» BUTIR TINDAKAN 1:
Dalam berita tentang gugatan ekspor nikel, pihak mana yang melayangkan gugatan terhadap Indonesia ke WTO?
» BUTIR TINDAKAN 2:
Tuliskan lanjutan berita tentang gugatan ekspor nikel tersebut, dimulai setelah kalimat terakhir yang ditampilkan.
─── TEKS YANG DIKAJI ───
BeritaPerbankan – Indonesia tengah menjadi perbincangan karena harus menghadapi gugatan dari organisasi perdagangan dunia atau World Trade Organizations (WTO) yang dilayangkan oleh Uni Eropa terkait kebijakan penghentian ekspor nikel.
Presiden Joko Widodo dalam keterangannya mengaku siap menghadapi gugatan Uni Eropa. Pemerintah Indonesia kekinian terus berupaya meningkatkan hilirisasi komoditas tambang, salah satunya nikel, agar memiliki nilai jual yang tinggi saat dieskpor.
Dalam arahannya, Presiden Jokowi meminta ekspor bahan baku komoditas mineral, tambang dan batu bara dihentikan karena tidak memiliki nilai tambah. Oleh sebab itu Jokowi ingin seluruh sumber daya alam Indonesia harus memiliki industri sendiri di dalam negeri.
─── KUTIPAN DATA ───
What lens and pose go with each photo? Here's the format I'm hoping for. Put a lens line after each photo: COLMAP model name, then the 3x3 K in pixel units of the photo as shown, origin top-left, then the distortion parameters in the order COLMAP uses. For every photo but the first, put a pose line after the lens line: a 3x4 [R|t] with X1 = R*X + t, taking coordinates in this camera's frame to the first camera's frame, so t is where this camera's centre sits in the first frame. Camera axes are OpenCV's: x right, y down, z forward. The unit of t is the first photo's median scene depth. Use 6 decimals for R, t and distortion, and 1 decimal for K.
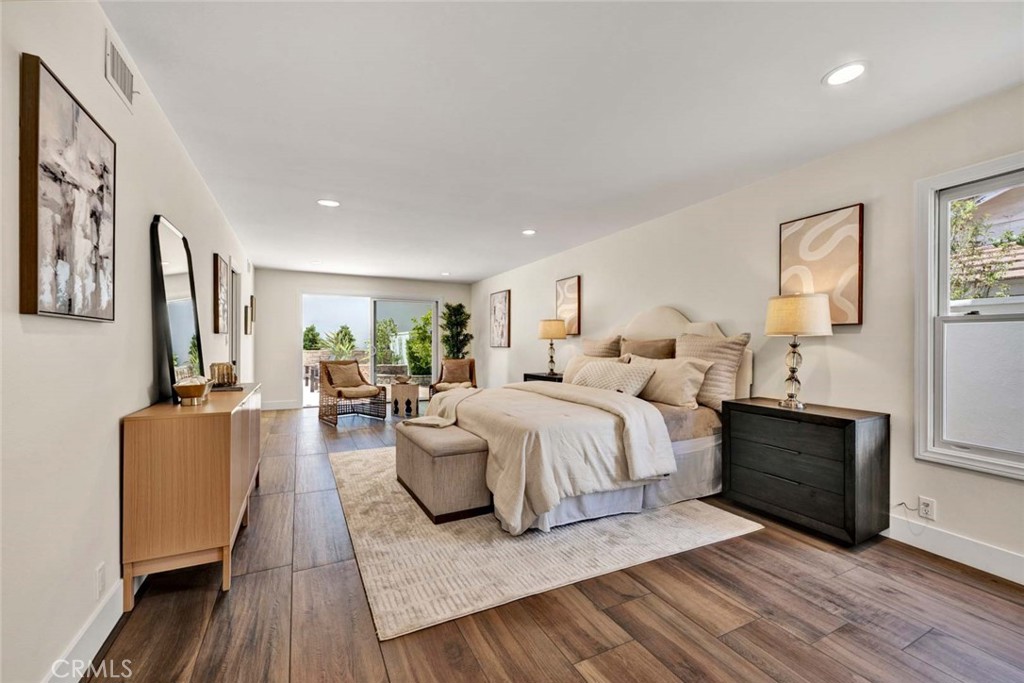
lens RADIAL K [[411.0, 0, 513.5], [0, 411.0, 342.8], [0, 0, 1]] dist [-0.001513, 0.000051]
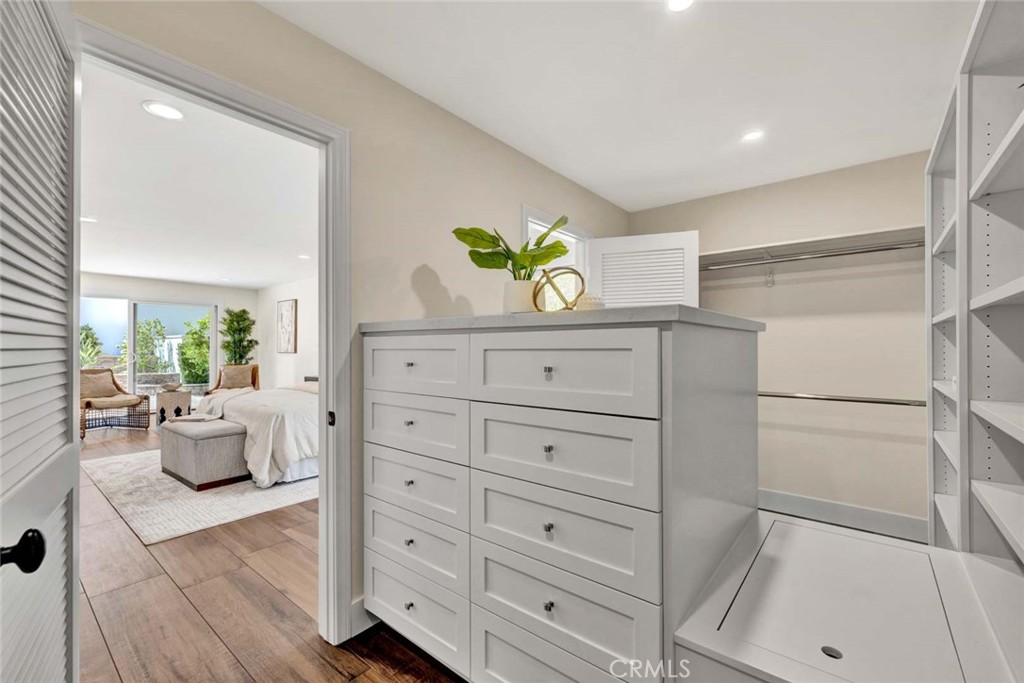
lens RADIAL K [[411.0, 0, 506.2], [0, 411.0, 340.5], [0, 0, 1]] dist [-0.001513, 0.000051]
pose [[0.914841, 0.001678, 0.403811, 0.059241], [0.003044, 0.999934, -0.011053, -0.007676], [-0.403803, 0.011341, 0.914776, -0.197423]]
───
─── KUTIPAN DATA ───
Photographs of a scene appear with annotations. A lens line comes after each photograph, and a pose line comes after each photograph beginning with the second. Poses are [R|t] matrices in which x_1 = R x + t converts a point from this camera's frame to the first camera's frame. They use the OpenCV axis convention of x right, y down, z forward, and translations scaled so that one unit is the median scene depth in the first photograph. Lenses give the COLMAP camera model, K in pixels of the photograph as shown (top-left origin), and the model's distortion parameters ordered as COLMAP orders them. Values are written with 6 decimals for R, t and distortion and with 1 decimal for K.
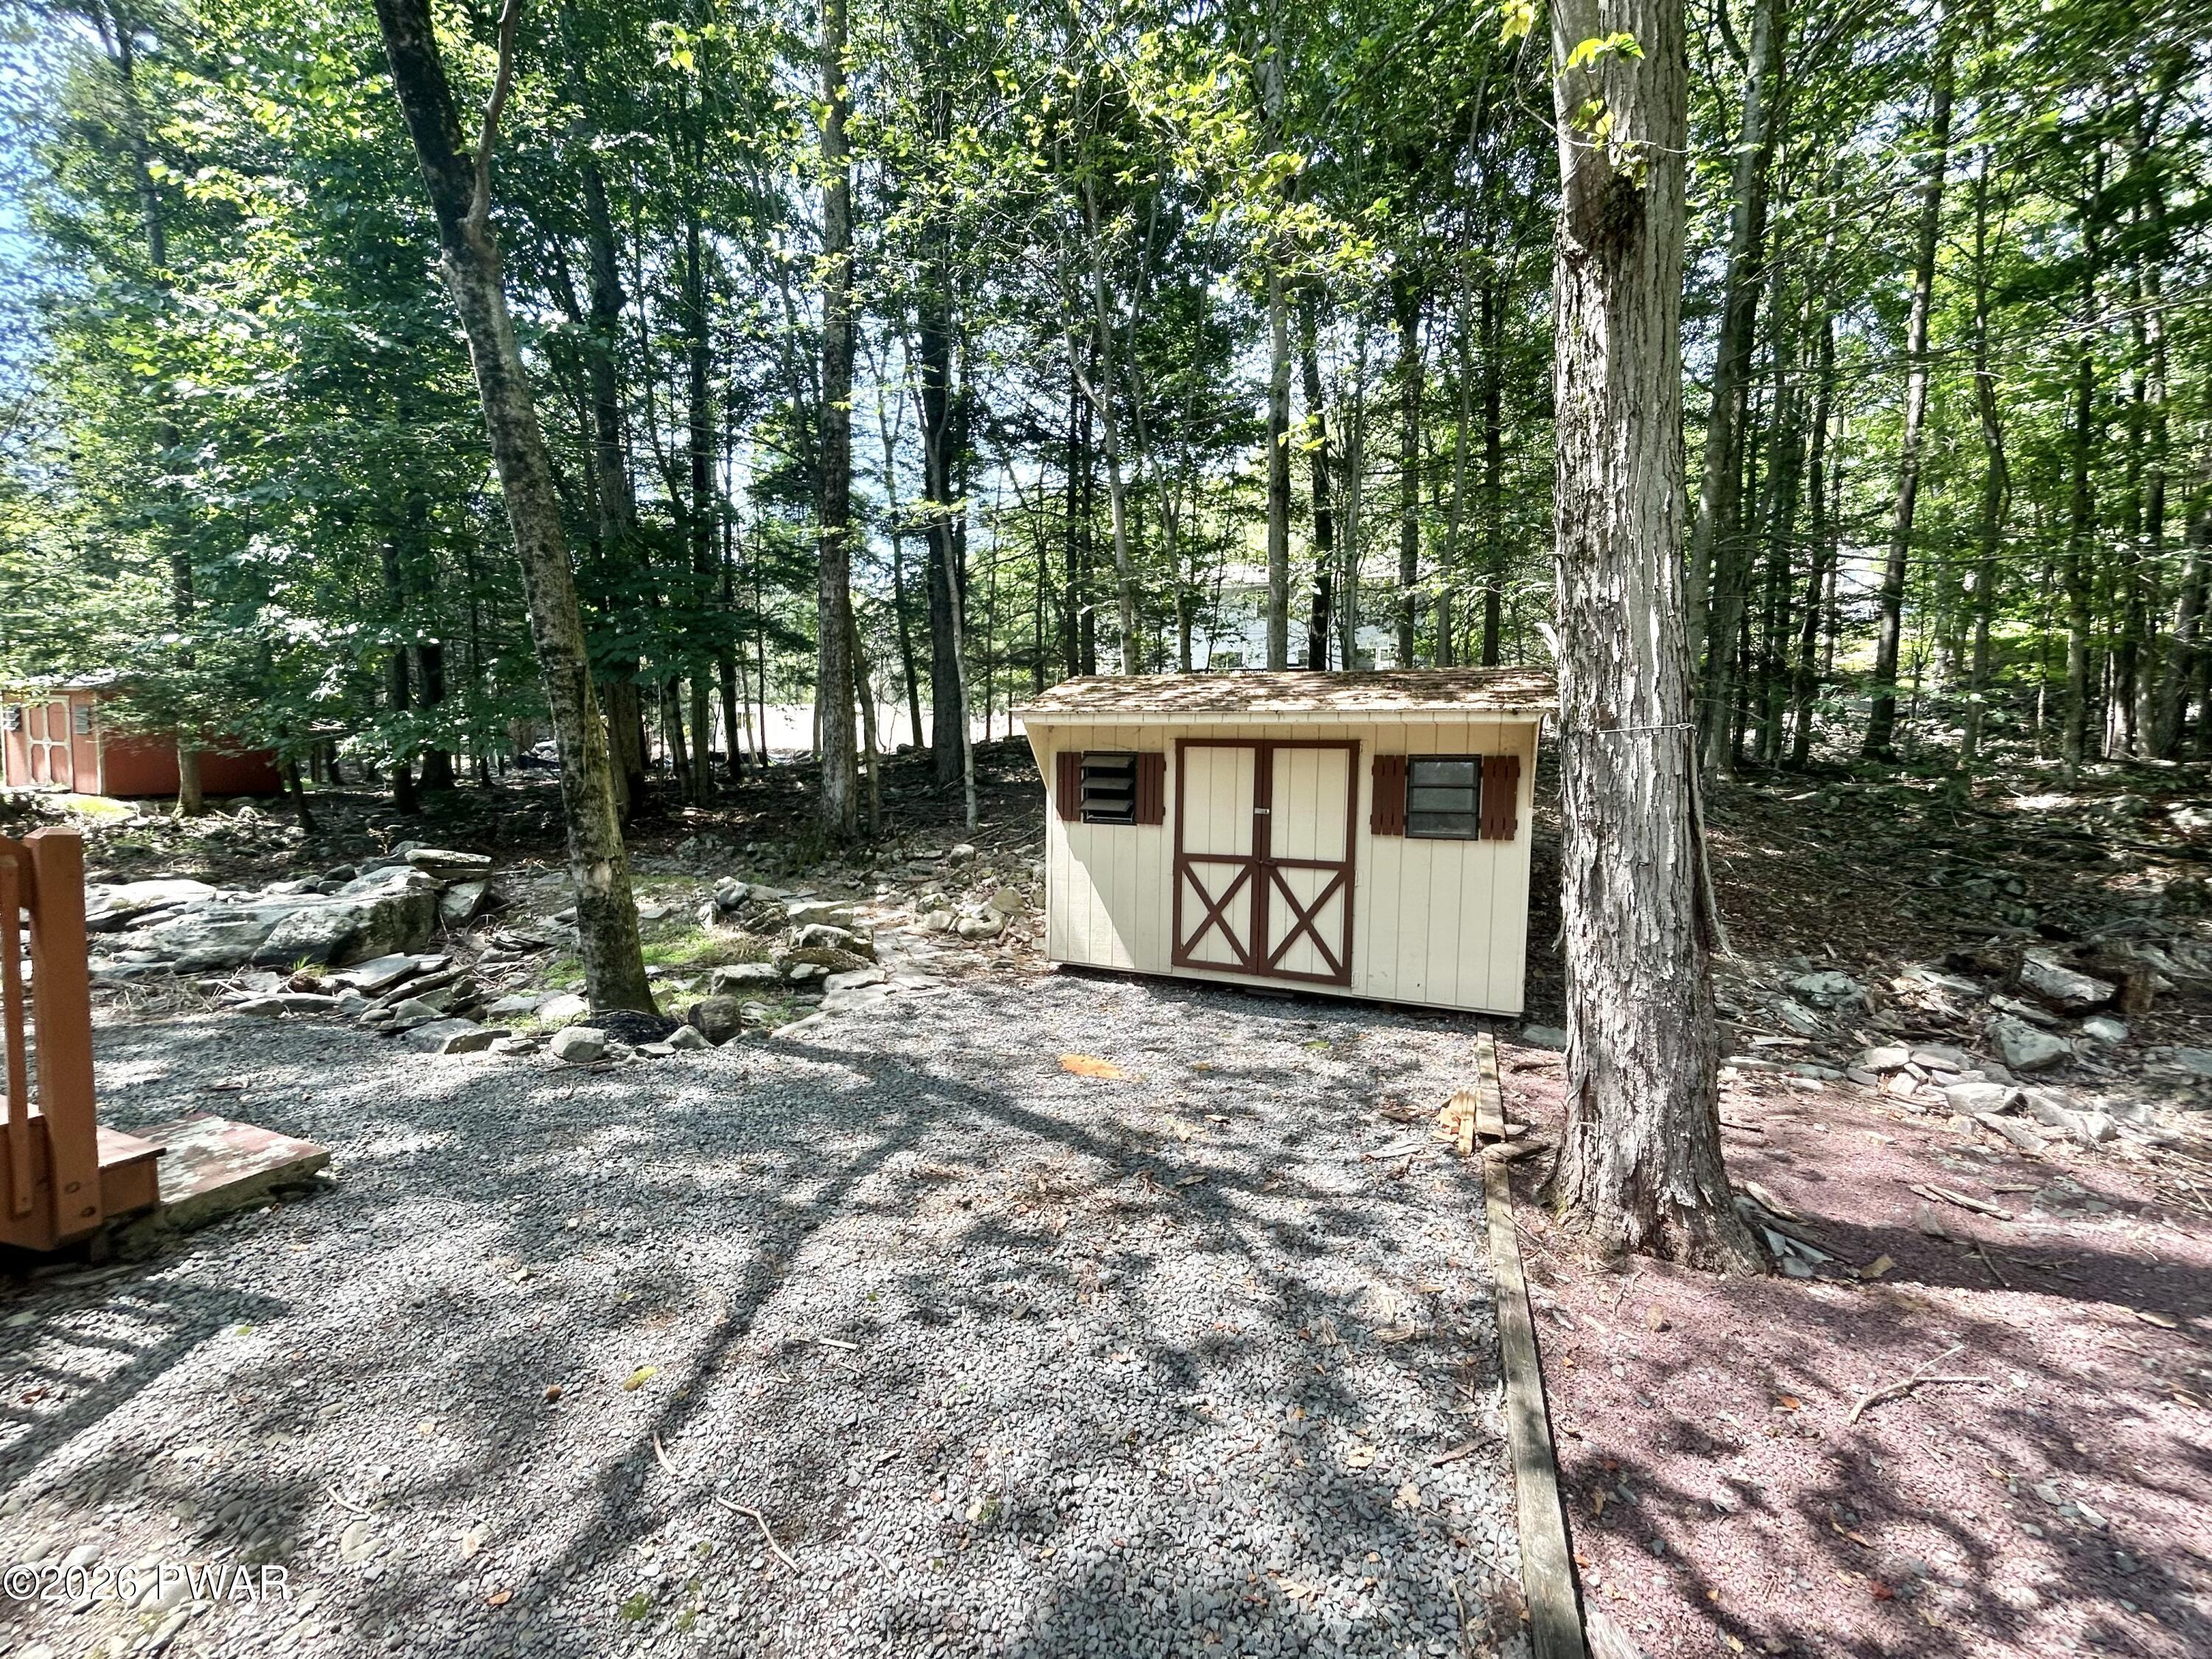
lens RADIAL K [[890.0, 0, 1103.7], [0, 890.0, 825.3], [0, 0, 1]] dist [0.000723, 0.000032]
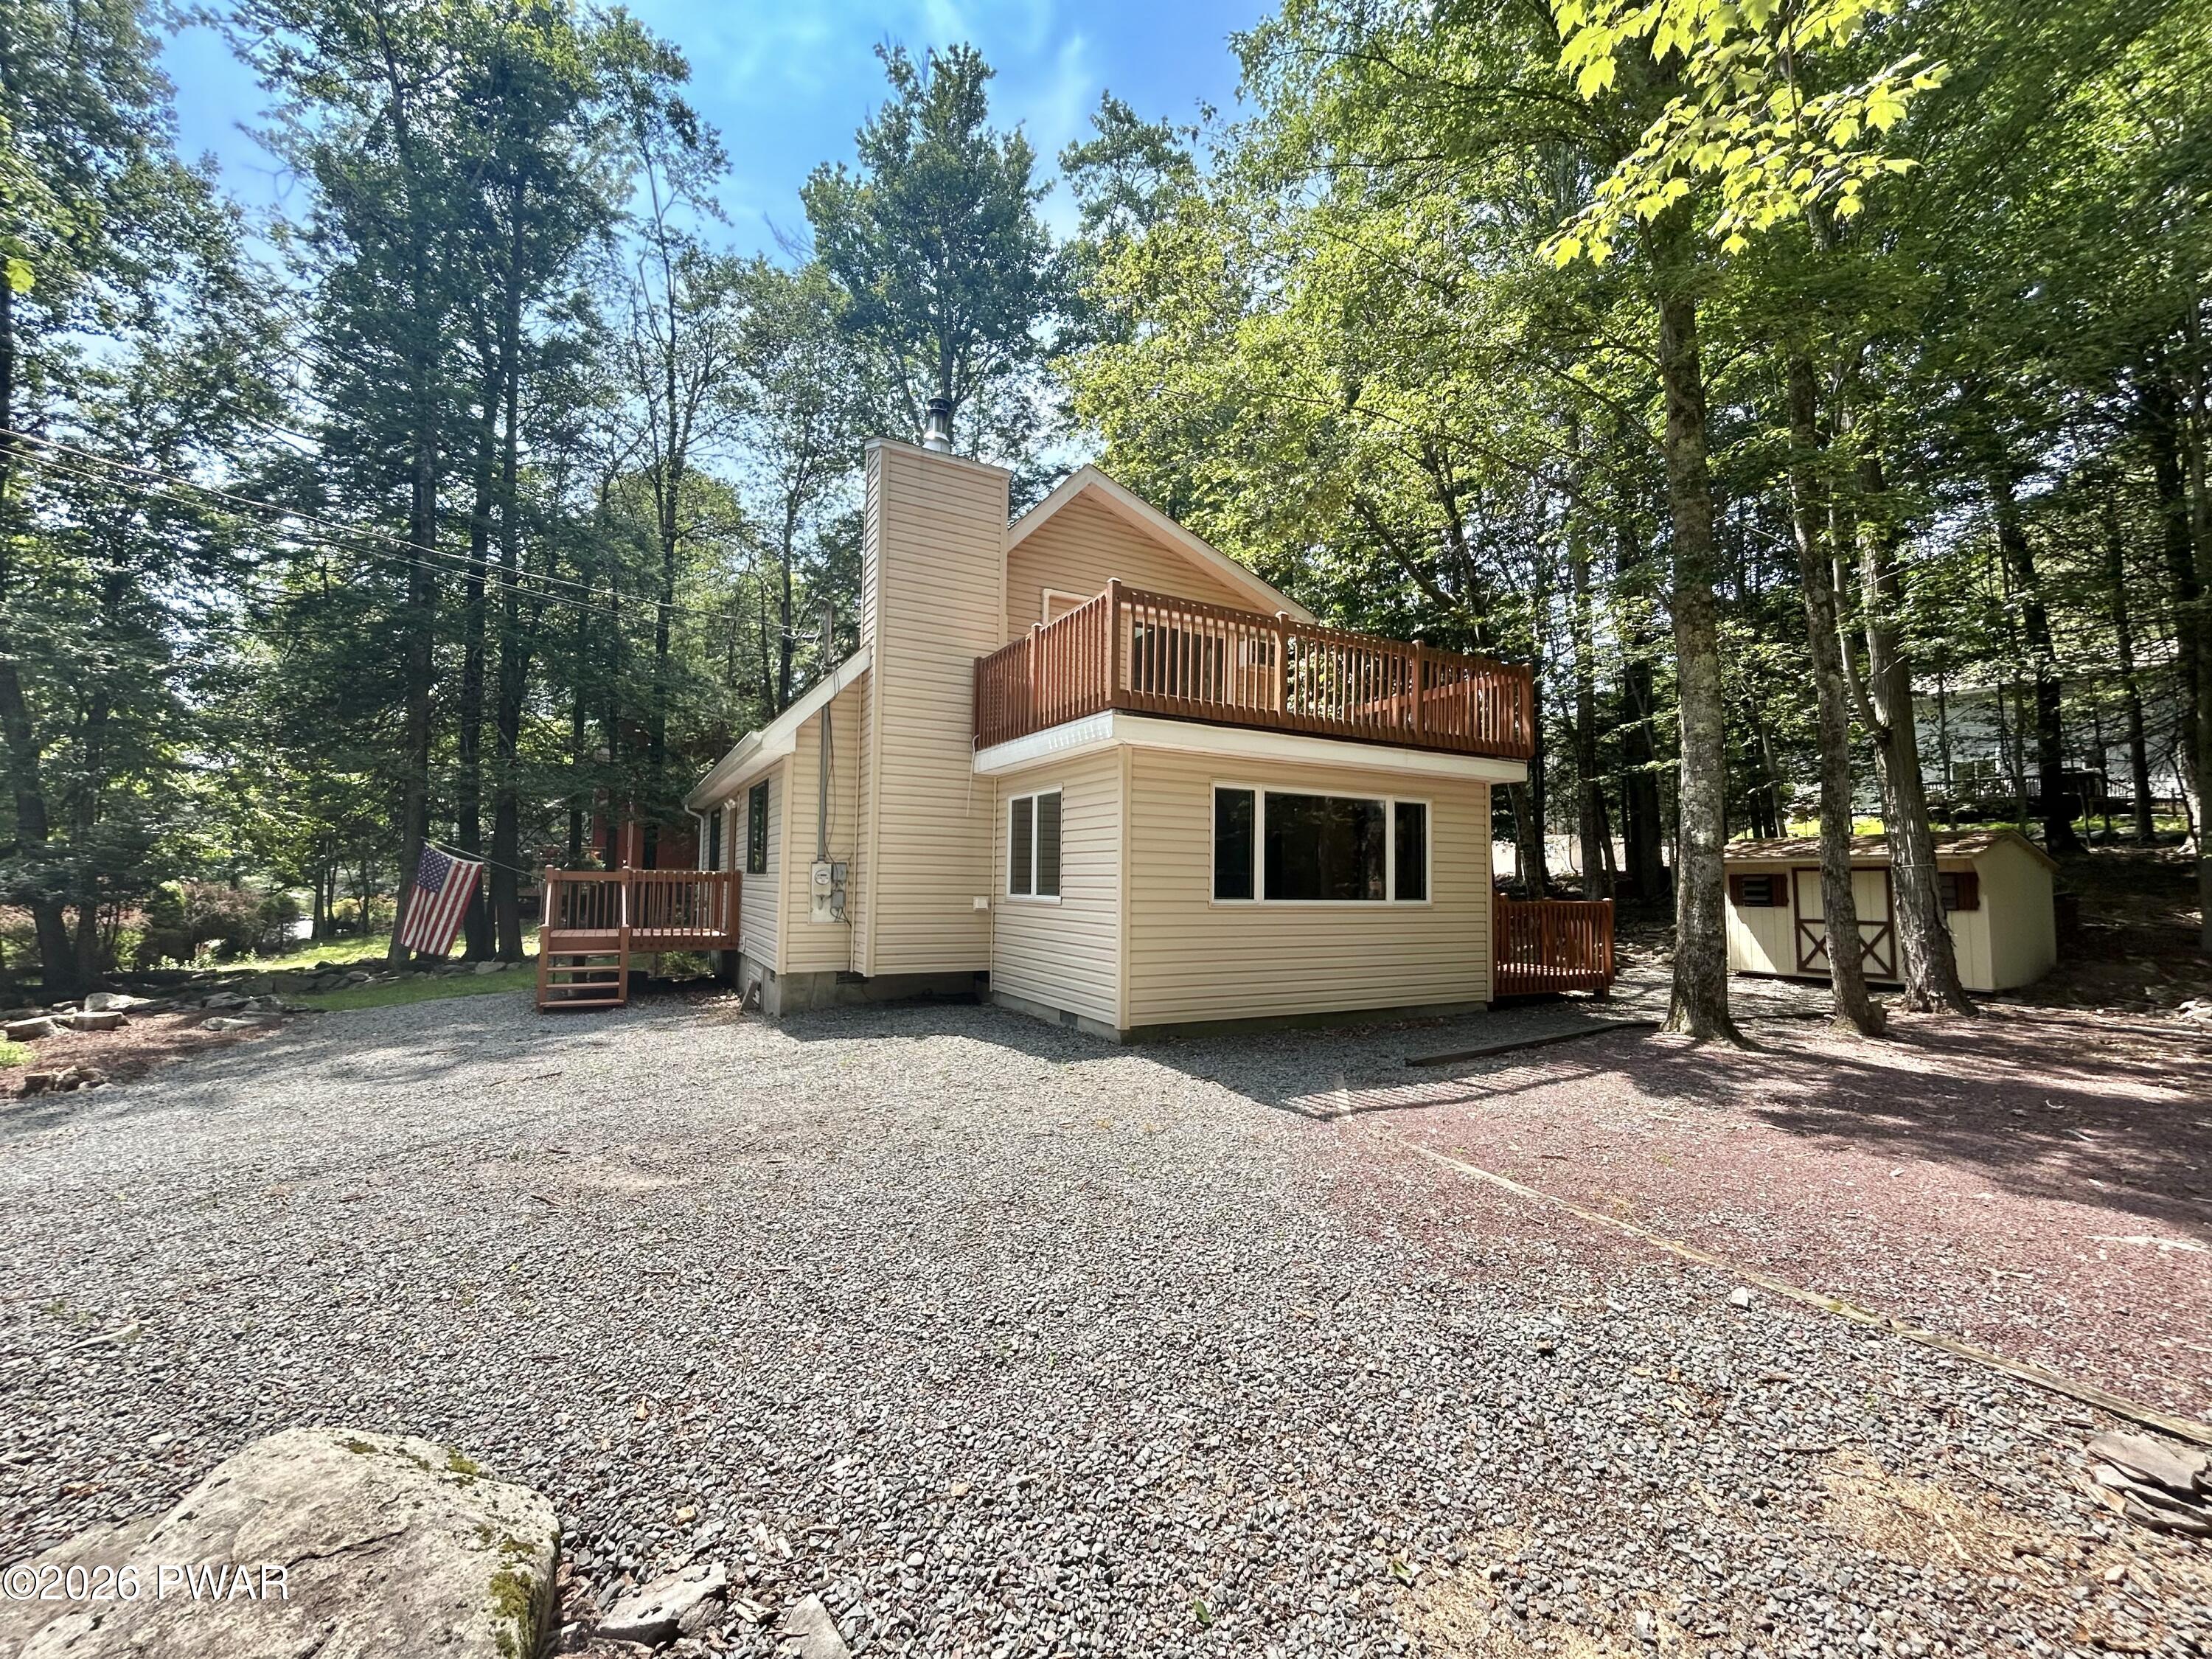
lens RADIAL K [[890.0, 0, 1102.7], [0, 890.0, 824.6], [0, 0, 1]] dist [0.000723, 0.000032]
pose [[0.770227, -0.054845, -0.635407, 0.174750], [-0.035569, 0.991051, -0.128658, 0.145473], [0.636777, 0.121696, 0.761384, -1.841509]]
───
─── KUTIPAN DATA ───
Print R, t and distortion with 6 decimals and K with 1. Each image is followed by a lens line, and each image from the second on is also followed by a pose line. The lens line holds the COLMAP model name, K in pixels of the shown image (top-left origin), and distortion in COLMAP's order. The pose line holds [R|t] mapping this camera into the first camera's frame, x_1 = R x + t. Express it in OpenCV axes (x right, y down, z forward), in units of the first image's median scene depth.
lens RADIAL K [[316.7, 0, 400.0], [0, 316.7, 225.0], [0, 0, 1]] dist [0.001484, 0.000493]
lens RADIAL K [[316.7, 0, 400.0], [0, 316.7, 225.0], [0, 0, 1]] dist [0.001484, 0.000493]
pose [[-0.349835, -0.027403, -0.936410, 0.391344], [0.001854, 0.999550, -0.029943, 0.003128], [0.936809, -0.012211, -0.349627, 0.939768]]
───
» JAWABAN AKHIR 1:
Uni Eropa.

» JAWABAN AKHIR 2:
Selama ini Indonesia dikenal sebagai negara eksportir nikel terbesar kedua di dunia. Negara-negara di Eropa sangat bergantung dengan pasokan biji nikel RI untuk keberlangsungan kegiatan industri khususnya industri mobil listrik yang terus gencar diproduksi di Eropa.
Tidak heran jika kebijakan pemerintah menghentikan ekspor bahan mentah komoditas minerba menuai kecaman dan protes dari Uni Eropa.
Negara-negara Eropa berdalih kebijakan minerba Indonesia tidak adil karena berimbas pada industri baja Eropa yang menopang industri otomotif Eropa.
Presiden Jokowi melalui Menteri Perdagangan (Mendag) Muhammad Lutfi mengatakan siap mengadapi gugatan Uni Eropa.
Pemerintah menurunkan lawyer terbaik berkelas internasional yaitu Lawfirm Baker McKenzie di Jenewa dan Joseph Wira Koesnaidi (JWK) di Jakarta, untuk mewakili RI dalam sidang DSB WTO.
Presiden Jokowi heran dengan sikap Uni Eropa yang ikut campur soal kebijakan minerba dalam negeri tanah air. Padahal nikel milik Indonesia, mau dibuat apapun adalah hak Indonesia.
“Kan nikel, nikel kita, barang, barang kita, mau kita jadikan pabrik di sini, mau kita jadikan barang di sini, hak kita dong,” kata Jokowi dalam konferensi pers, dikutip dari YouTube Setpres, Rabu (13/10/2021).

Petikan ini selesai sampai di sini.